* Tarefas:
1/ Segundo o extrato de ata, em que sequência o processo foi incluído na pauta da sessão virtual?
2/ Transcreva do extrato de ata o trecho entre "ADVOGADO(A): LAURO ANTONIO" e "DE de 08/04/2024.", inclusive.

* Trecho da página:
○ ○ ○ ○ ○ ○ ○
EXTRATO DE ATA DA SESSÃO VIRTUAL DE 17/04/2024 A 24/04/2024

Apelação Cível Nº 5015965-85.2022.4.04.9999/RS

RELATORA: Desembargadora Federal TAIS SCHILLING FERRAZ

PRESIDENTE: Desembargador Federal RICARDO TEIXEIRA DO VALLE PEREIRA

PROCURADOR(A): CARMEM ELISA HESSEL

APELANTE: VALDOMIRO ALVES DE OLIVEIRA

ADVOGADO(A): LAURO ANTONIO BRUN (OAB RS042424)

APELADO: INSTITUTO NACIONAL DO SEGURO SOCIAL - INSS

Certifico que este processo foi incluído na Pauta da Sessão Virtual, realizada no período de 17/04/2024, às 00:00, a 24/04/2024, às 16:00, na sequência 390, disponibilizada no DE de 08/04/2024.

Certifico que a 6ª Turma, ao apreciar os autos do processo em epígrafe, proferiu a seguinte decisão:

A 6ª TURMA DECIDIU, POR UNANIMIDADE, DAR PROVIMENTO À APELAÇÃO DO AUTOR E DETERMINAR A IMPLANTAÇÃO DO BENEFÍCIO, VIA CEAB.

RELATORA DO ACÓRDÃO: Desembargadora Federal TAIS SCHILLING FERRAZ

Votante: Desembargadora Federal TAIS SCHILLING FERRAZ

Votante: Juíza Federal ADRIANE BATTISTI

Votante: Desembargador Federal RICARDO TEIXEIRA DO VALLE PEREIRA

LIDICE PENA THOMAZ

Secretária



Conferência de autenticidade emitida em 03/05/2024 08:01:45.
○ ○ ○ ○ ○ ○ ○
* Itens de dados:
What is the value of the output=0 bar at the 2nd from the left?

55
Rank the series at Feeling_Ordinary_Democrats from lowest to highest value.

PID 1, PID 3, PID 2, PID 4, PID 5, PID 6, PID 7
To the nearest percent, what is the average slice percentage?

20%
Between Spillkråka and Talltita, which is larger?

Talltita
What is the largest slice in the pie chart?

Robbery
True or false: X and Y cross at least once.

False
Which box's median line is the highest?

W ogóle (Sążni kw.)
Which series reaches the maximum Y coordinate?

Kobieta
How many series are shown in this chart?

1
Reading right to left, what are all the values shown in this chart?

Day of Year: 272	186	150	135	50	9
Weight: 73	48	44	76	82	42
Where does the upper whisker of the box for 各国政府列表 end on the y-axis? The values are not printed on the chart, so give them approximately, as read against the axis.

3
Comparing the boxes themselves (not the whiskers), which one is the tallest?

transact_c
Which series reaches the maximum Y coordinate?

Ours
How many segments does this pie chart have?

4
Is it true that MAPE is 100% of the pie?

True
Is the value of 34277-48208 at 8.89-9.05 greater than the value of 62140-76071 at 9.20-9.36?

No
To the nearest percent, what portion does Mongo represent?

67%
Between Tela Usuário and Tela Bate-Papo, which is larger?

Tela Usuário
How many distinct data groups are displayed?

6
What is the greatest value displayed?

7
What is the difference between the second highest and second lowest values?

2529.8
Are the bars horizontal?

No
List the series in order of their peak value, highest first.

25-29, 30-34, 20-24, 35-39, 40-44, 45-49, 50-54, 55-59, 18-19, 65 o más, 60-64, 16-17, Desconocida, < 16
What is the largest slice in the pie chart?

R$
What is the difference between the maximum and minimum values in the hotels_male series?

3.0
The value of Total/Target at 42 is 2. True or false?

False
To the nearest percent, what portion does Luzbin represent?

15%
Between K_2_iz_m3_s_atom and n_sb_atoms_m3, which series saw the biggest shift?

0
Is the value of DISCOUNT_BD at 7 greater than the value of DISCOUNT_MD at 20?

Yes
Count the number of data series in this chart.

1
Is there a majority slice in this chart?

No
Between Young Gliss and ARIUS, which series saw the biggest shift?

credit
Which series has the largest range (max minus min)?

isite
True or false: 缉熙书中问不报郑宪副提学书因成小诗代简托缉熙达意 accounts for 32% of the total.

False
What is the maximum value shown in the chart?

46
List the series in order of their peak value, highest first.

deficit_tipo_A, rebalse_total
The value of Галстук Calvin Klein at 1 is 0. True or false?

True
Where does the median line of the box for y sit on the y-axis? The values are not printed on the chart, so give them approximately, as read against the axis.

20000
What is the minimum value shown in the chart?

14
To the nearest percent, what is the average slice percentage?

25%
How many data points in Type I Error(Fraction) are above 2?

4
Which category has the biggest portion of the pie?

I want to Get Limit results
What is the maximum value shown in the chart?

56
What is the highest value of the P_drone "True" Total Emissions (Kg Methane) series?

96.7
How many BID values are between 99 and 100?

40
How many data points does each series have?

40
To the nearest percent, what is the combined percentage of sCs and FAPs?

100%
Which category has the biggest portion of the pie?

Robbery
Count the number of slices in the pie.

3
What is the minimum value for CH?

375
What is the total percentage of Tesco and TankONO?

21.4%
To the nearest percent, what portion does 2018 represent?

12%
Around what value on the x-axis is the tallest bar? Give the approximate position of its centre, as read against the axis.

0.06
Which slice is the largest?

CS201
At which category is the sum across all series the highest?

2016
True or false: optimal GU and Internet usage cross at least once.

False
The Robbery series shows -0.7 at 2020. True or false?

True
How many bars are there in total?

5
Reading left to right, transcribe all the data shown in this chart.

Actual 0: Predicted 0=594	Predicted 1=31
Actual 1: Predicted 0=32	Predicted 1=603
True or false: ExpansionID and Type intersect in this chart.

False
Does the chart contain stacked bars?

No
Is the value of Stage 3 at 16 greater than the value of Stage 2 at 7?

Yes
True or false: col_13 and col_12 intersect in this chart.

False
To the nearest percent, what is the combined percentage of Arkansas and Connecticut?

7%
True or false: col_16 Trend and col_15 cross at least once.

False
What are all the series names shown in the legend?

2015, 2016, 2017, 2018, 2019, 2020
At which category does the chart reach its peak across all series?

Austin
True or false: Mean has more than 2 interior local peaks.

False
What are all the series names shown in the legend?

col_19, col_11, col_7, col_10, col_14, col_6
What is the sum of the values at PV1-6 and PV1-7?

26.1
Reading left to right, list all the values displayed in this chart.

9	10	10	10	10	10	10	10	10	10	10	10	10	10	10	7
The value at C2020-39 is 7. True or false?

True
○ ○ ○ ○ ○ ○ ○
* Respostas por tarefa:
1/ Na sequência 390.

2/
ADVOGADO(A): LAURO ANTONIO BRUN (OAB RS042424)

APELADO: INSTITUTO NACIONAL DO SEGURO SOCIAL - INSS

Certifico que este processo foi incluído na Pauta da Sessão Virtual, realizada no período de 17/04/2024, às 00:00, a 24/04/2024, às 16:00, na sequência 390, disponibilizada no DE de 08/04/2024.